Blommaert, drawing on Vertovec, described this superdiversity in terms of an increased mobility and an explosion of new technologies so that consequently, the idea of stability in social, cultural and linguistic formations can no longer be presupposed because of the disappearance of predictability. This superdiversity leads to issues of complexity, and Blommaert addressed these issues in Chronicles of Complexity, in which he argues that seemingly 'chaotic' sociolinguistics environments, turn out to have a particular (but changing) order.

=== Ethnography ===
The key to Blommaert's work is ethnography, including issues on methodology and empirical practice. Ethnography is however not reduced to those elements, but rather sketched as a paradigm, a robust theoretical and methodological framework through which the world is observed. To achieve such a wide view, Blommaert argued for a historical and "patterned" understanding of real language usage in society.

To develop the historical component, he frequently drew on Pierre Bourdieu, arguing that his eclectic methodological approach (ranging from observations to long-term surveys etc.) was essentially ethnographic; on Fernand Braudel, rethinking his concept of longue duree for considering sociolinguistic complexity, and Immanuel Wallerstein's views on the compression of time and space in World Systems Analysis. For the "patterned" component, Blommaert largely drew on Dell Hymes' concept of ethnopoetics, a methodological instrument to analyze narratives in patterned ways.
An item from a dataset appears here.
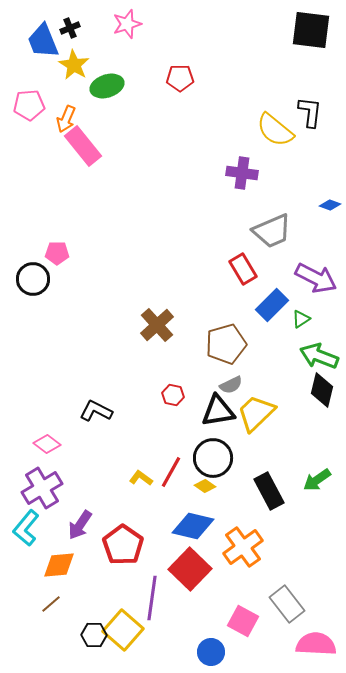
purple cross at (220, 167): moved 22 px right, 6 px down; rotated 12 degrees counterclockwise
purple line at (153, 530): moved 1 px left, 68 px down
Like Hymes, Blommaert recognized unfamiliar patterns to have a relevant and particular structure to the speaker, but found that they are mis-recognized in, for example, bureaucratic encounters, in situations where "systems of meaning-making meet". But whereas Hymes largely focused on print data and the reanalysis of others' data, Blommaert refined the methodology by using first-hand, real-life data from Belgian asylum seekers and subsequently developed an applied ethnopoetics.
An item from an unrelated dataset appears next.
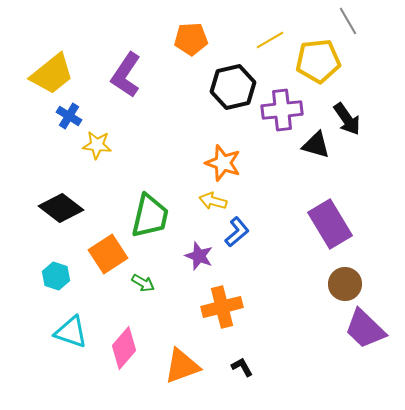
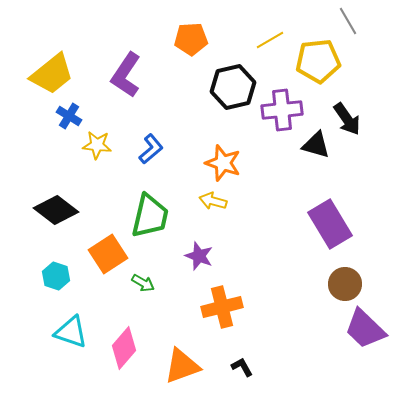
black diamond: moved 5 px left, 2 px down
blue L-shape: moved 86 px left, 83 px up
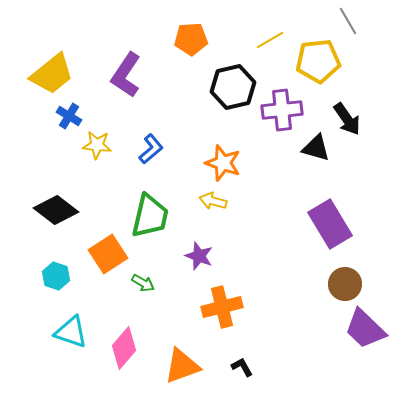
black triangle: moved 3 px down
Blommaert is primarily responsible for the introduction of ethnography into Linguistic_landscape analysis through his Ethnographic Linguistic Landscape Analysis or ELLA (2013), a qualitative method of linguistic landscape analysis that argues that signs must be seen as traces of multimodal communicative practices within a sociopolitically and historically structured field.

== Publications ==
- 1998. Debating Diversity: Analyzing the Discourse of Tolerance (with Jef Verschueren). London: Routledge.
- 1999. Language Ideological Debates. Berlin: Mouton De Gruyter.
- 1999. State Ideology and Language in Tanzania. Köln: Rüdiger Köppe Verlag.
- 2005. Discourse: A Critical Introduction. Cambridge: Cambridge University Press.
- 2008. Grassroots Literacy: Writing, Identity and Voice in Central Africa. London: Routledge.
- 2010. The Sociolinguistics of Globalization. Cambridge: Cambridge University Press.
- 2010. Ethnographic Fieldwork: An Introduction (with Dong Jie). Bristol: Multilingual Matters.
- 2013. Ethnography, Superdiversity and Linguistic Landscapes: Chronicles of Complexity. Bristol: Multilingual Matters.
- 2018. Durkheim and the Internet: On Sociolinguistics and the Sociological Imagination. London: Bloomsbury.

== Awards and honours ==
- Ark Prize of the Free Word, 1993.
- Emile Verhaeren chair, Free University Brussels (VUB), Belgium, 2002-3.
- Finland Distinguished Professor, University of Jyväskylä, Finland, 2008-10.
- first Barbara Metzger Prize, Wenner-Gren Foundation and Current Anthropology, 2010.